On this tour they showcased Led Zeppelin’s 6th studio album, the double album, Physical Graffiti, every song, (an album some might argue is made up of tracks that did not make it onto previous albums and a little bit less because of it), in addition to that was a small selection of songs from their huge catalogue of work. It’s worth noting, for the purist, Led Zeppelin’s best was really about their second, third and fourth albums, this was their heyday, this was when they cemented their mythical like status, and let’s add to that their fifth studio album, Houses of the Holy. Nonetheless it takes nothing away from what was on show on this particular night, it was truly stunning in scope, musicianship, theatrics and sound.

Finally it’s worth mentioning, after a year and a half of not playing it in any of their live shows, then came Stairway to Heaven. The anticipation of how Akio ‘Jimmy’ Sakurai would play the most famous guitar solo in history was palpable, mind you it is always in competition with Pink Floyd’s David Gilmore and his solo from Comfortably Numb: this year Page’s sits at number one, last year it was Gilmore’s – you get the idea. 

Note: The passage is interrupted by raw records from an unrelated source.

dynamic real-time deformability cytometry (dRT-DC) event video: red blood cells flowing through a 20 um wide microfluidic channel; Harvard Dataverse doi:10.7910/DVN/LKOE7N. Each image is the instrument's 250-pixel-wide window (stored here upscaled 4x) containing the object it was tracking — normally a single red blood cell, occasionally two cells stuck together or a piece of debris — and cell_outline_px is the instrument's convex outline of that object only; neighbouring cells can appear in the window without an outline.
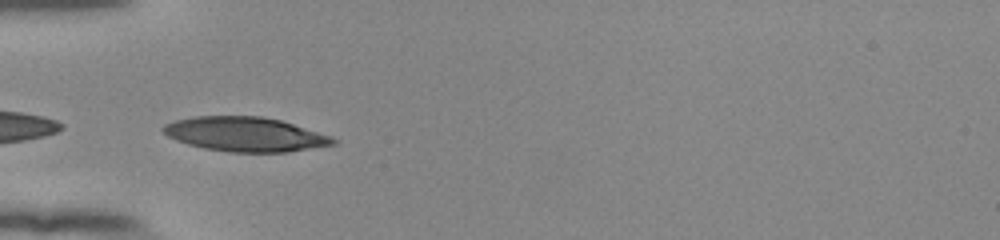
{"species": "human", "species_latin": "Homo sapiens", "temperature_condition": "room temperature", "stored_images_in_passage": 30, "camera_frame_rate_fps": 3000, "um_per_image_px": 0.085, "donor": {"sex": "female"}, "frame": {"image": 1, "passage_image": 1, "time_ms": 0.0, "image_size_px": [1000, 240], "cell_outline_px": [[340, 140], [336, 144], [288, 152], [232, 152], [204, 148], [188, 144], [176, 140], [168, 136], [160, 128], [164, 124], [176, 120], [196, 116], [260, 116], [280, 120], [332, 136]], "centroid_in_image_um": [20.86, 11.41], "position_along_channel_um": 64.1, "area_um2": 34.04}}
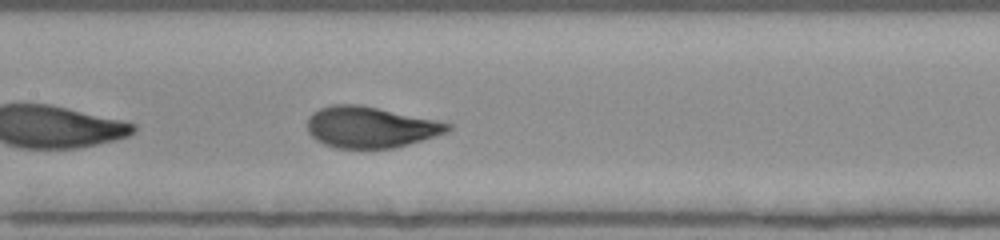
{"frame": {"image": 2, "passage_image": 10, "time_ms": 3.0, "image_size_px": [1000, 240], "cell_outline_px": [[452, 128], [448, 132], [396, 148], [336, 148], [324, 144], [316, 140], [308, 132], [308, 116], [312, 112], [320, 108], [332, 104], [360, 104], [436, 120], [452, 124]], "centroid_in_image_um": [31.48, 10.8], "position_along_channel_um": 175.9, "area_um2": 33.76}}
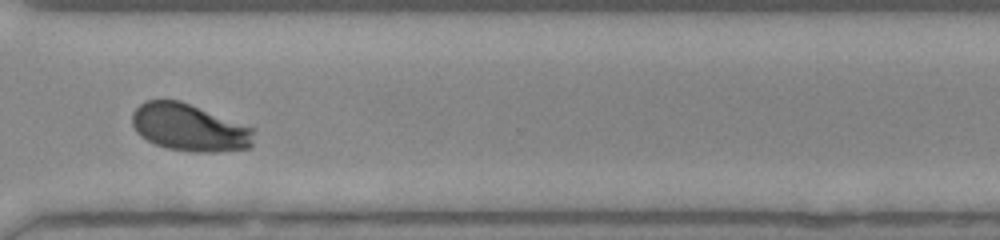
{"frame": {"image": 3, "passage_image": 24, "time_ms": 7.667, "image_size_px": [1000, 240], "cell_outline_px": [[256, 128], [252, 144], [248, 148], [212, 152], [192, 152], [168, 148], [156, 144], [140, 136], [136, 132], [132, 124], [132, 112], [144, 100], [180, 100]], "centroid_in_image_um": [16.11, 10.83], "position_along_channel_um": 354.5, "area_um2": 33.76}, "authors_computed_cell_mechanics": {"area_um2": 33.9286, "velocity_mm_per_s": 3.8232, "shape_relaxation_time_tau1_ms": 2.8713, "shape_relaxation_time_tau2_ms": null, "deformation_change_tau1": 0.1655, "deformation_change_tau2": null}}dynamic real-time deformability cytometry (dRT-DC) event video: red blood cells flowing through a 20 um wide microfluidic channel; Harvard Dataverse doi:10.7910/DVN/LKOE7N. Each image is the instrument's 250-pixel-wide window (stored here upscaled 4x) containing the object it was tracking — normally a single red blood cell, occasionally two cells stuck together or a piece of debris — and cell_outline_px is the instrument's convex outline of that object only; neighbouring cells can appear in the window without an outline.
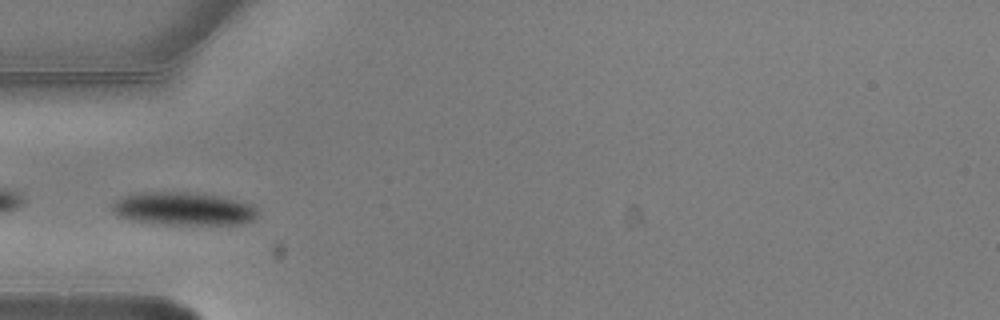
{"species": "common noctule bat (a hibernating species)", "species_latin": "Nyctalus noctula", "temperature_condition": "warm", "stored_images_in_passage": 5, "camera_frame_rate_fps": 3000, "um_per_image_px": 0.085, "animal": {"sex": "male", "body_mass_g": 20.5, "forearm_length_mm": 52.5}, "frame": {"image": 1, "passage_image": 4, "time_ms": 1.0, "image_size_px": [1000, 320], "cell_outline_px": [[256, 220], [240, 224], [152, 224], [132, 220], [116, 216], [112, 212], [112, 204], [116, 200], [124, 196], [136, 192], [196, 192], [216, 196], [252, 204], [256, 208]], "centroid_in_image_um": [15.54, 17.75], "position_along_channel_um": 69.5, "area_um2": 28.21}}
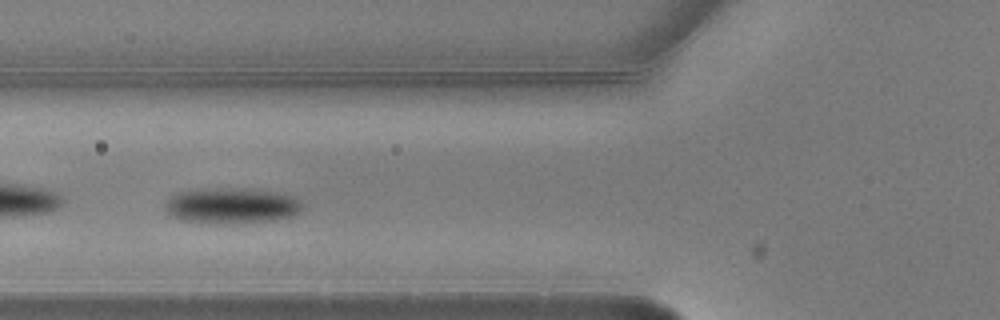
{"frame": {"image": 2, "passage_image": 5, "time_ms": 1.333, "image_size_px": [1000, 320], "cell_outline_px": [[304, 208], [300, 212], [292, 216], [276, 220], [220, 224], [212, 224], [184, 220], [168, 216], [164, 208], [168, 196], [180, 192], [216, 188], [220, 188], [276, 192], [296, 196], [300, 200]], "centroid_in_image_um": [19.68, 17.51], "position_along_channel_um": 106.1, "area_um2": 28.61}}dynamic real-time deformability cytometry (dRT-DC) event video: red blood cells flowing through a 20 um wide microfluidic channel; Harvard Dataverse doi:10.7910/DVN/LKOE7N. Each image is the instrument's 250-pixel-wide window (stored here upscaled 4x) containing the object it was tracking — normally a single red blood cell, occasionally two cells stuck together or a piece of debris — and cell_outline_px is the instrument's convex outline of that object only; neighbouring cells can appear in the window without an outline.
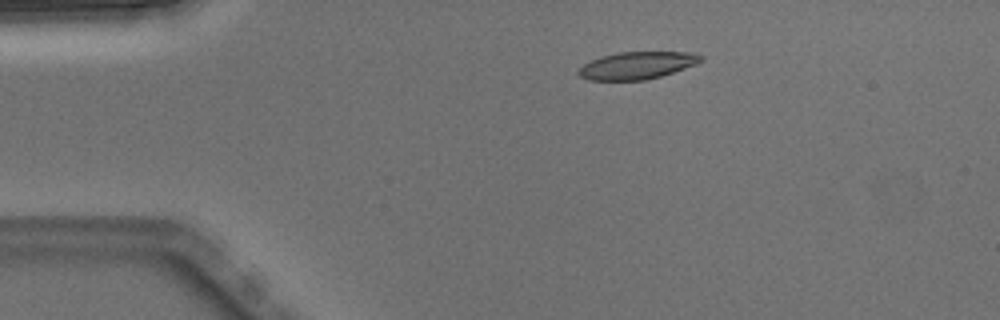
{"species": "Egyptian fruit bat (a non-hibernating species)", "species_latin": "Rousettus aegyptiacus", "temperature_condition": "warm", "stored_images_in_passage": 5, "camera_frame_rate_fps": 3000, "um_per_image_px": 0.085, "animal": {"sex": "male"}, "frame": {"image": 1, "passage_image": 3, "time_ms": 0.667, "image_size_px": [1000, 320], "cell_outline_px": [[704, 60], [696, 64], [660, 76], [644, 80], [588, 80], [580, 76], [576, 72], [584, 64], [600, 56], [620, 52], [688, 52], [704, 56]], "centroid_in_image_um": [54.14, 5.56], "position_along_channel_um": 30.9, "area_um2": 19.36}}
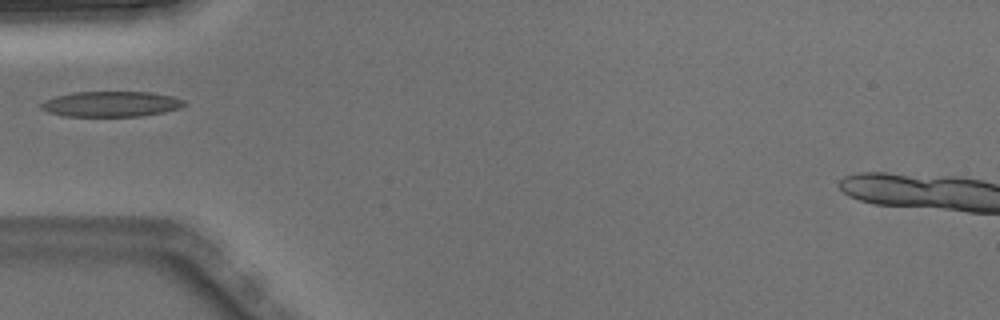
{"frame": {"image": 2, "passage_image": 5, "time_ms": 1.333, "image_size_px": [1000, 320], "cell_outline_px": [[184, 104], [180, 108], [164, 112], [140, 116], [64, 116], [48, 112], [40, 108], [40, 104], [44, 100], [56, 96], [72, 92], [152, 92], [172, 96], [184, 100]], "centroid_in_image_um": [9.42, 8.84], "position_along_channel_um": 75.6, "area_um2": 21.21}}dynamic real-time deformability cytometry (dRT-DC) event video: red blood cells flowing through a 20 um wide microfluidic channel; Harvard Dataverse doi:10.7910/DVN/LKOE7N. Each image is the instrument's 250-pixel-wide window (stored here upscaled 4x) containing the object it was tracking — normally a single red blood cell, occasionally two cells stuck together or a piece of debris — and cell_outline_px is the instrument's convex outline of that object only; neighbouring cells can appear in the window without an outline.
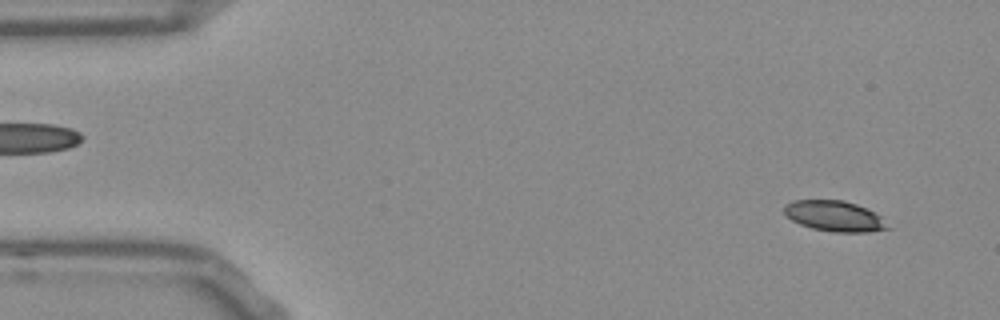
{"species": "Egyptian fruit bat (a non-hibernating species)", "species_latin": "Rousettus aegyptiacus", "temperature_condition": "room temperature", "stored_images_in_passage": 15, "camera_frame_rate_fps": 3000, "um_per_image_px": 0.085, "frame": {"image": 1, "passage_image": 3, "time_ms": 0.667, "image_size_px": [1000, 320], "cell_outline_px": [[892, 228], [868, 232], [832, 232], [812, 228], [800, 224], [792, 220], [784, 212], [784, 208], [792, 200], [844, 200], [856, 204], [880, 216]], "centroid_in_image_um": [70.94, 18.37], "position_along_channel_um": 14.1, "area_um2": 18.26}}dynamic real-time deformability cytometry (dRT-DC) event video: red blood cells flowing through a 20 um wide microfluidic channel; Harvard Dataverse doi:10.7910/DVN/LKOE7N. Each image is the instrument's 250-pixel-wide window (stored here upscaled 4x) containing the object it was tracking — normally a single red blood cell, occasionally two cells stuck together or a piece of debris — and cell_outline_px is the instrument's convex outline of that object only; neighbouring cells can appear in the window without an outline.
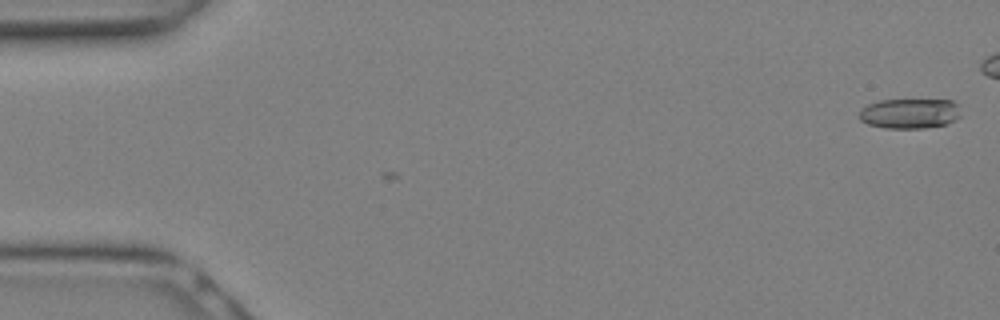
{"species": "Egyptian fruit bat (a non-hibernating species)", "species_latin": "Rousettus aegyptiacus", "temperature_condition": "warm", "stored_images_in_passage": 7, "camera_frame_rate_fps": 3000, "um_per_image_px": 0.085, "animal": {"sex": "female"}, "frame": {"image": 1, "passage_image": 1, "time_ms": 0.0, "image_size_px": [1000, 320], "cell_outline_px": [[960, 116], [956, 120], [944, 124], [924, 128], [884, 128], [868, 124], [860, 120], [860, 108], [868, 104], [880, 100], [952, 100], [956, 104]], "centroid_in_image_um": [77.29, 9.64], "position_along_channel_um": 7.7, "area_um2": 17.69}}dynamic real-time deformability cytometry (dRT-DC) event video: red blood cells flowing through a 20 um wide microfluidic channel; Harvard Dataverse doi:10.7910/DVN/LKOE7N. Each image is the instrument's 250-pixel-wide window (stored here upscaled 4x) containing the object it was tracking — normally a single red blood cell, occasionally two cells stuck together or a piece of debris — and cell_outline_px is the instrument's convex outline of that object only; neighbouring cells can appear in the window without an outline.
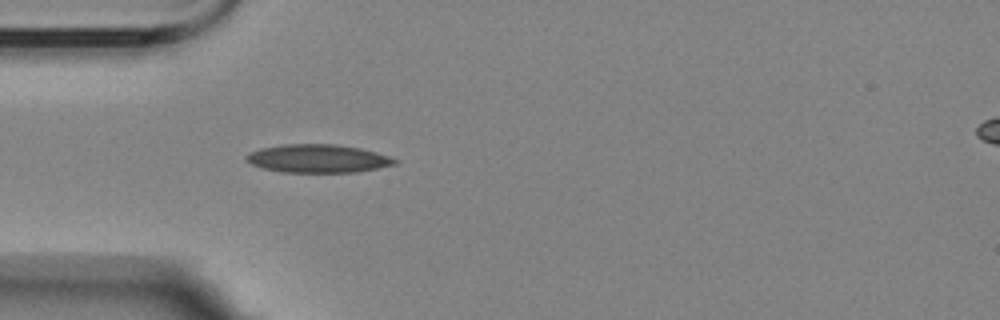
{"species": "Egyptian fruit bat (a non-hibernating species)", "species_latin": "Rousettus aegyptiacus", "temperature_condition": "room temperature", "stored_images_in_passage": 41, "camera_frame_rate_fps": 3000, "um_per_image_px": 0.085, "animal": {"sex": "female"}, "frame": {"image": 1, "passage_image": 1, "time_ms": 0.0, "image_size_px": [1000, 320], "cell_outline_px": [[400, 160], [396, 164], [356, 172], [280, 172], [264, 168], [252, 164], [244, 160], [244, 156], [248, 152], [260, 148], [284, 144], [336, 144], [360, 148], [376, 152]], "centroid_in_image_um": [26.99, 13.47], "position_along_channel_um": 58.0, "area_um2": 24.51}}
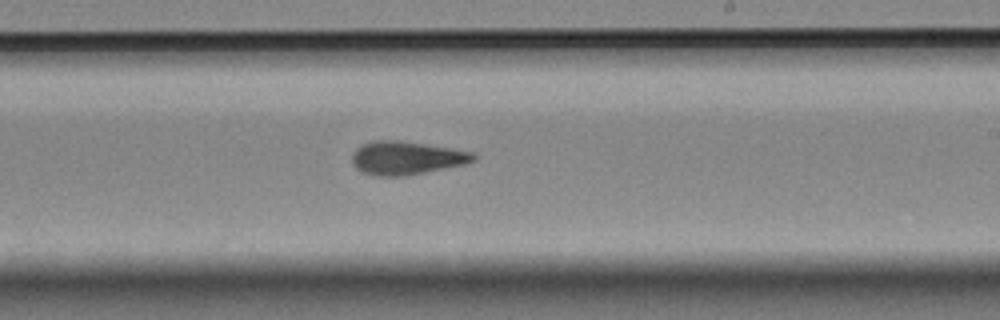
{"frame": {"image": 2, "passage_image": 18, "time_ms": 5.667, "image_size_px": [1000, 320], "cell_outline_px": [[476, 160], [464, 164], [408, 176], [380, 176], [360, 172], [352, 164], [352, 152], [356, 148], [372, 140], [400, 140], [476, 152]], "centroid_in_image_um": [34.54, 13.42], "position_along_channel_um": 254.5, "area_um2": 23.81}}
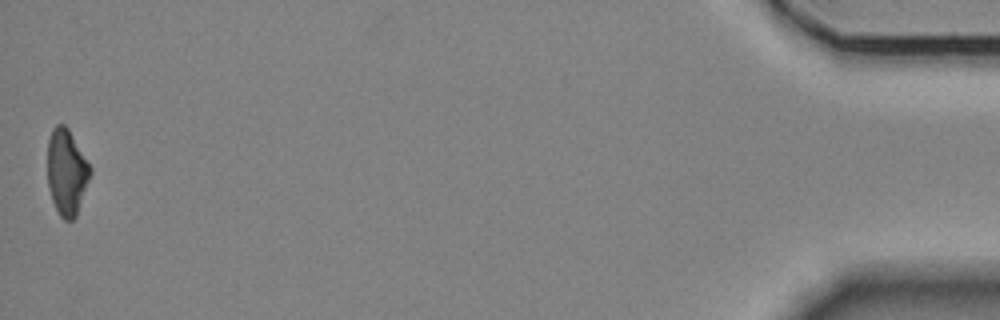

It’s worthy of special mention not just because it truly is an iconic piece of rock music, there is no doubt – the arrangement, the trademark old England/Gothic style lyric, the musicality –  but because the recording of it broke some cardinal rules in that it features a deliberate incremental tempo increase. Starting at approximately 72 bpm in the acoustic intro and accelerating to around 100 bpm by the final rock section, it’s part of the songs magic for this gradual increase creates an organic emotional build, a forward momentum that intentionally defied the norm. That was then – Page pioneering, but it is more common now.

Somehow but not surprisingly Jason Bonham’s Led Zeppelin Evening took us all back to to that incredible day in 1972. If you missed the Sydney gig the band have two more concerts left to play, in Adelaide, 23 April and Melbourne, 25 April.